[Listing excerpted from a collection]
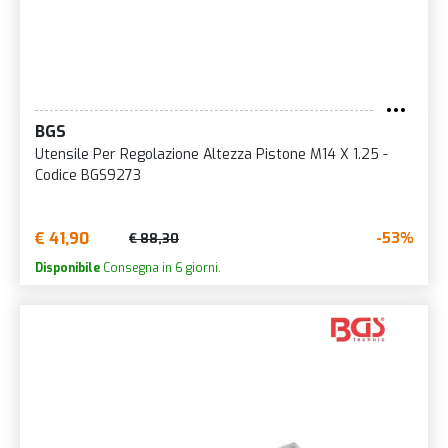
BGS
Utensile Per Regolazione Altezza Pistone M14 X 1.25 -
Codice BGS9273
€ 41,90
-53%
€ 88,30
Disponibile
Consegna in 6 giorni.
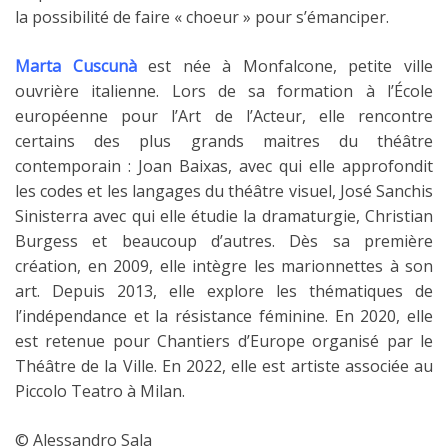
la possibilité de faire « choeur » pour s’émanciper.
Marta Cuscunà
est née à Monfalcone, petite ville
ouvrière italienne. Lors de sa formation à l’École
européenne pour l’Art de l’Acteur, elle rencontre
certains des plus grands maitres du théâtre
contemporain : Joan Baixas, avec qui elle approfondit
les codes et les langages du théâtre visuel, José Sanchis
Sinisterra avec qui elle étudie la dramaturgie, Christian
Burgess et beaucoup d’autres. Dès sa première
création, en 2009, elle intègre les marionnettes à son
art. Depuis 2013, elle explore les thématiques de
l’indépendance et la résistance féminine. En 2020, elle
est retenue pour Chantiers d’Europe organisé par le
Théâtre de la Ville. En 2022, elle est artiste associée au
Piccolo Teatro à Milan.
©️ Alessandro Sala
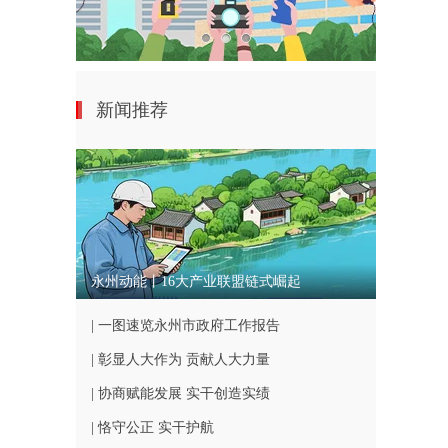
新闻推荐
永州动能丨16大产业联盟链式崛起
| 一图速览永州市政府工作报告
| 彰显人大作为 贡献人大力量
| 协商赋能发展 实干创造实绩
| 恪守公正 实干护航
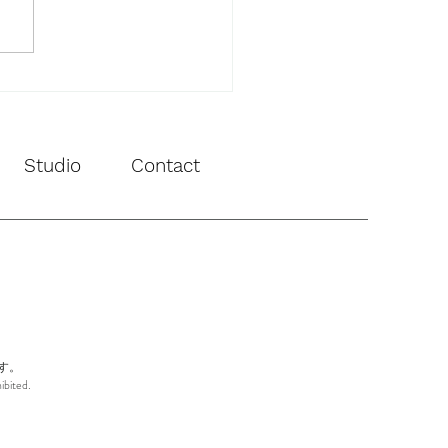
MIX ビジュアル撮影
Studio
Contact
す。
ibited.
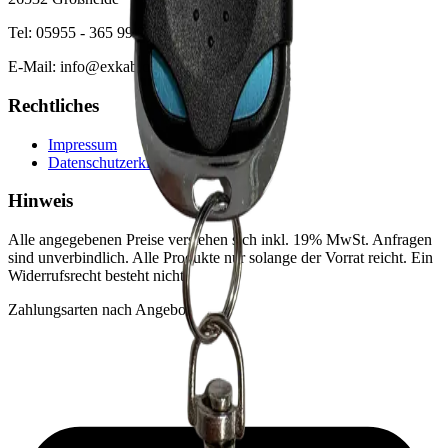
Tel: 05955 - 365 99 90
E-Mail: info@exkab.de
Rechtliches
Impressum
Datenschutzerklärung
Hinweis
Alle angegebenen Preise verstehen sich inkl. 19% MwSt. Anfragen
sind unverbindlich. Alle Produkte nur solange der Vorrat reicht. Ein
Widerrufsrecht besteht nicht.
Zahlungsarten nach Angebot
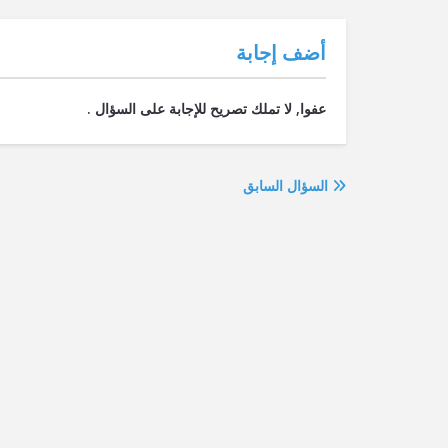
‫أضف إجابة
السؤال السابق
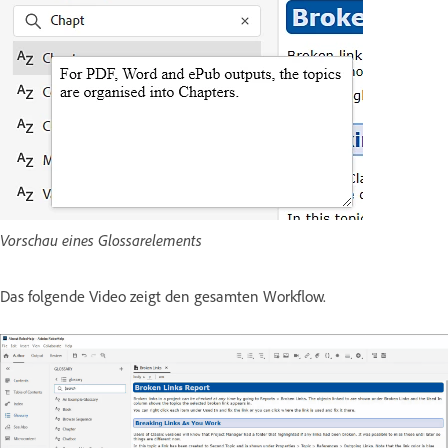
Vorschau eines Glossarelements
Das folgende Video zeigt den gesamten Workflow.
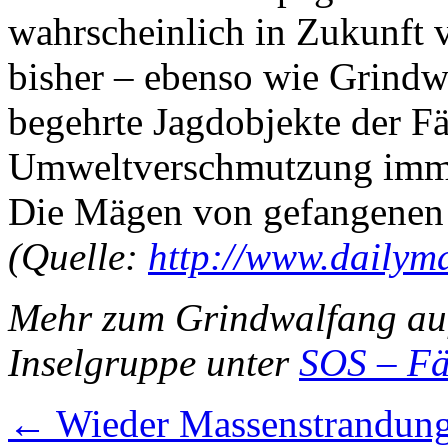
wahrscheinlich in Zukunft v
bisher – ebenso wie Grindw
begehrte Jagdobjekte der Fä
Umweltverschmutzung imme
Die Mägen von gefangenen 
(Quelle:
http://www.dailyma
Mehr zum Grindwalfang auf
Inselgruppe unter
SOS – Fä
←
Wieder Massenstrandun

WHAT THE TASK ASKS » Count the lines in the listing above that contain the word "avec". Give only the number.

SOLUTION TO THE EXERCISE » 2